La compañía informó que iniciará una "transición amistosa" para poner fin a su histórica afiliación con el Kennedy Center y volver a operar de manera independiente, dijo en una declaración al New York Times.

El motivo central: un nuevo modelo financiero impuesto por la administración designada por Trump, al que la ópera califica como incompatible con su funcionamiento y con la realidad económica de las artes escénicas.

El nuevo modelo financiero y la naturaleza de la ópera 

Tras el despido de la junta directiva anterior y el nombramiento de aliados del presidente para supervisar el centro -con Trump como presidente del consejo-, la WNO asegura que se le exigió financiar completamente sus producciones con antelación.
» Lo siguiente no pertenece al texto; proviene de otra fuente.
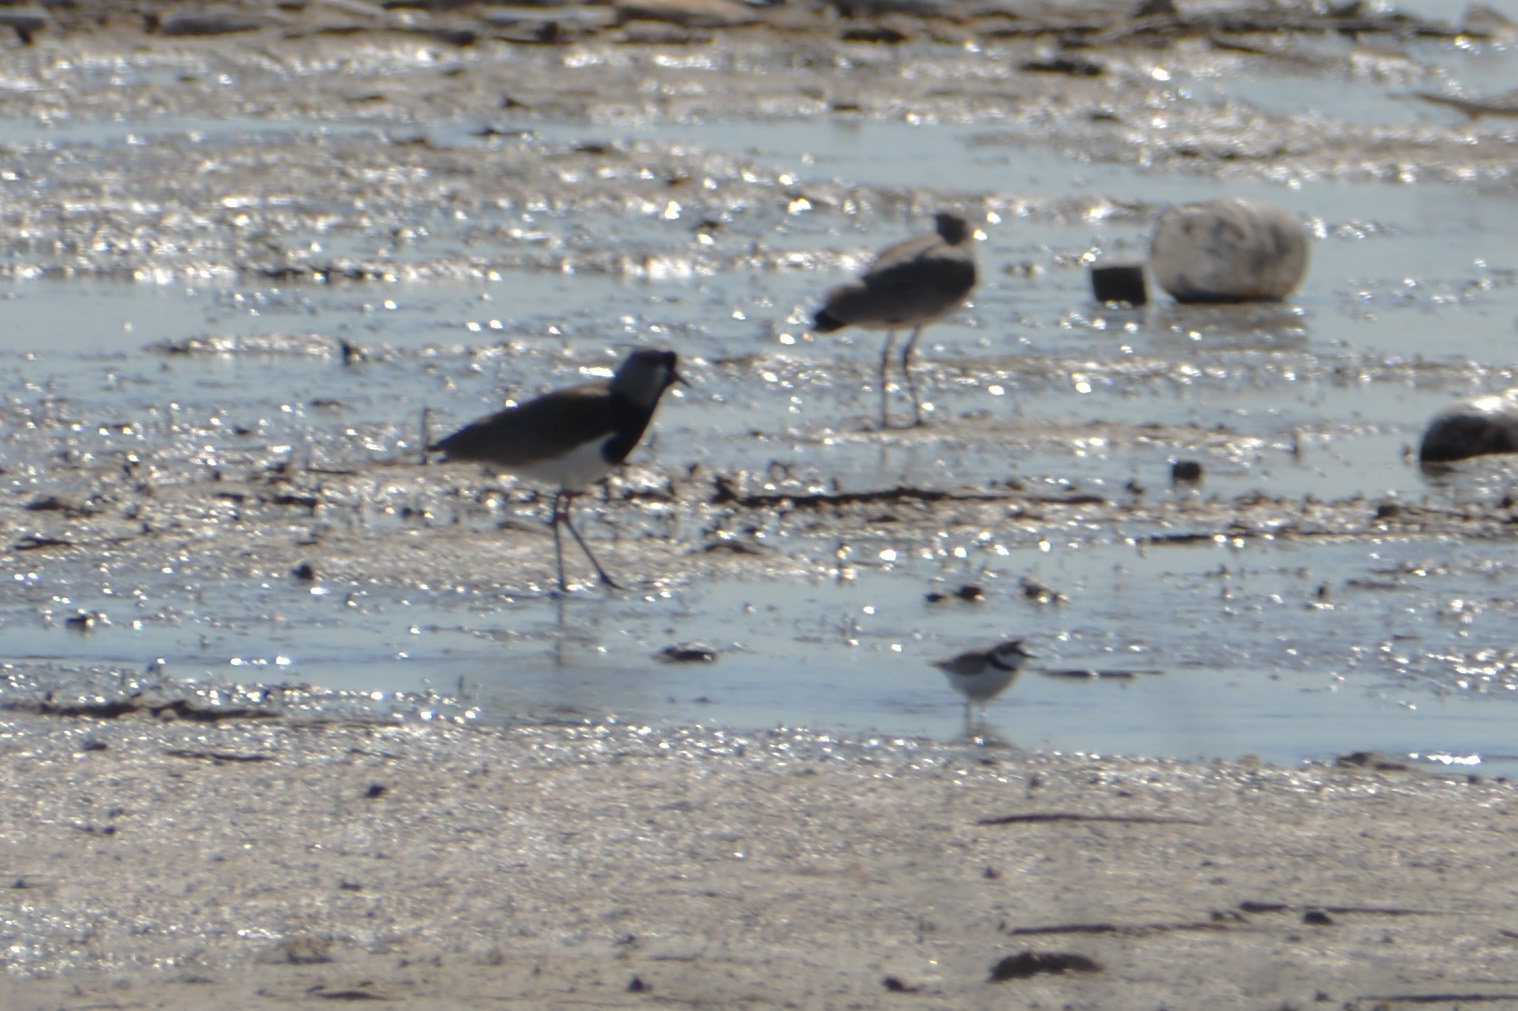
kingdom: Animalia
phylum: Chordata
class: Aves
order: Charadriiformes
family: Charadriidae
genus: Vanellus
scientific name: Vanellus chilensis
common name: Southern lapwing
Este esquema ignora que la ópera, por naturaleza, depende de donaciones y subvenciones que no pueden asegurarse con años de anticipación y que la venta de boletos solo cubre una parte mínima de los costos reales.

Como resultado inmediato, la compañía reducirá su temporada de primavera y trasladará sus producciones a otros espacios, una medida que, según indicó, busca preservar la estabilidad fiscal y cumplir con sus obligaciones presupuestarias.
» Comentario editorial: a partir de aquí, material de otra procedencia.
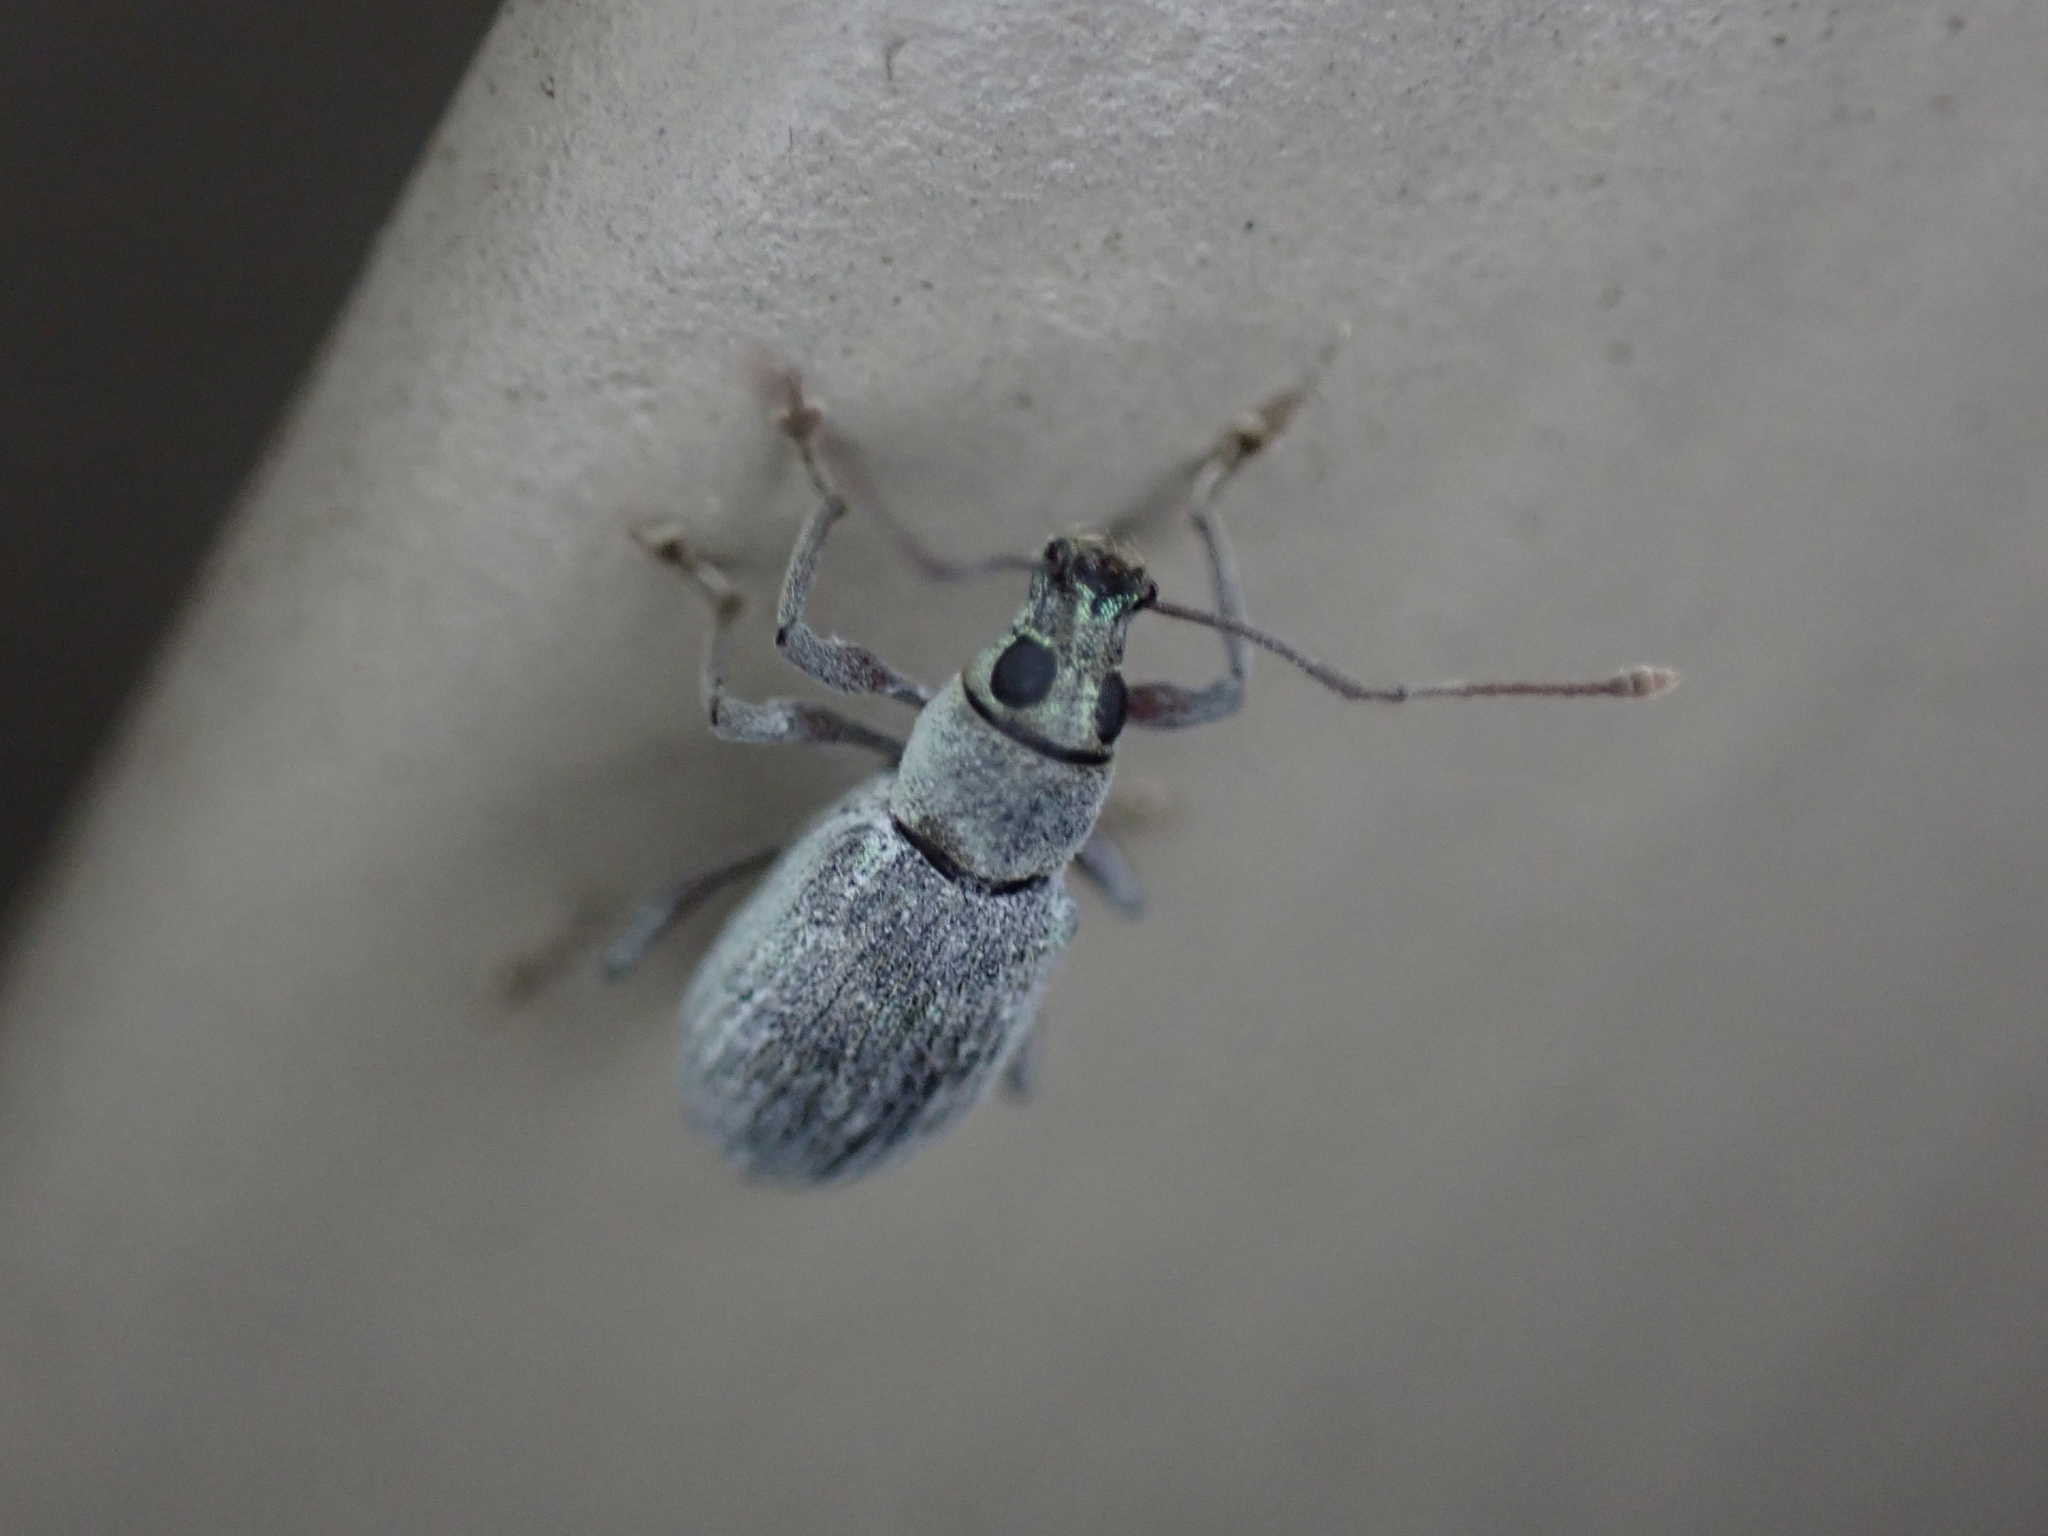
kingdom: Animalia
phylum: Arthropoda
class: Insecta
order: Coleoptera
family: Curculionidae
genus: Cyrtepistomus
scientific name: Cyrtepistomus castaneus
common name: Weevil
En un futuro próximo se anunciarán los detalles del nuevo calendario de presentaciones, y pronto se lanzará un nuevo sitio web con el calendario de la ópera, afirmaron.

Aunque el comunicado oficial evita mencionar directamente al presidente, la decisión ocurre en un contexto inequívoco: el cambio de nombre del recinto a Centro Conmemorativo Donald J. Trump y John F. Kennedy para las Artes Escénicas, visible ya en la fachada y en el sitio web, pese a que el Congreso continúa reconociéndolo únicamente como el Kennedy Center. 

Otras cancelaciones artísticas 

Este rebautizo desató una nueva ola de cancelaciones por parte de artistas de alto perfil.

Figuras como Lin-Manuel Miranda y el músico Peter Wolf ya habían retirado sus proyectos del centro tras los cambios en la dirección. A ellos se suman ahora instituciones completas que, como la Ópera Nacional de Washington, consideran que el nuevo rumbo compromete no solo la viabilidad financiera, sino el espíritu mismo del espacio.

Desde la administración del Kennedy Center, el director ejecutivo interino Ric Grenell -asesor cercano a Trump- respondió que el recinto ha destinado millones de dólares para sostener a la ópera, la cual, según dijo, continúa operando con déficit. No obstante, defendió la separación como una oportunidad para dotar al centro de mayor "flexibilidad" y atraer producciones internacionales, según citó la agencia AP, en un post de X que luego desapareció. 

El Kennedy Center, durante décadas un espacio de encuentro plural para la cultura estadounidense, enfrenta ahora una desbandada artística que refleja el choque entre la lógica política y la naturaleza frágil, colaborativa y diversa del arte.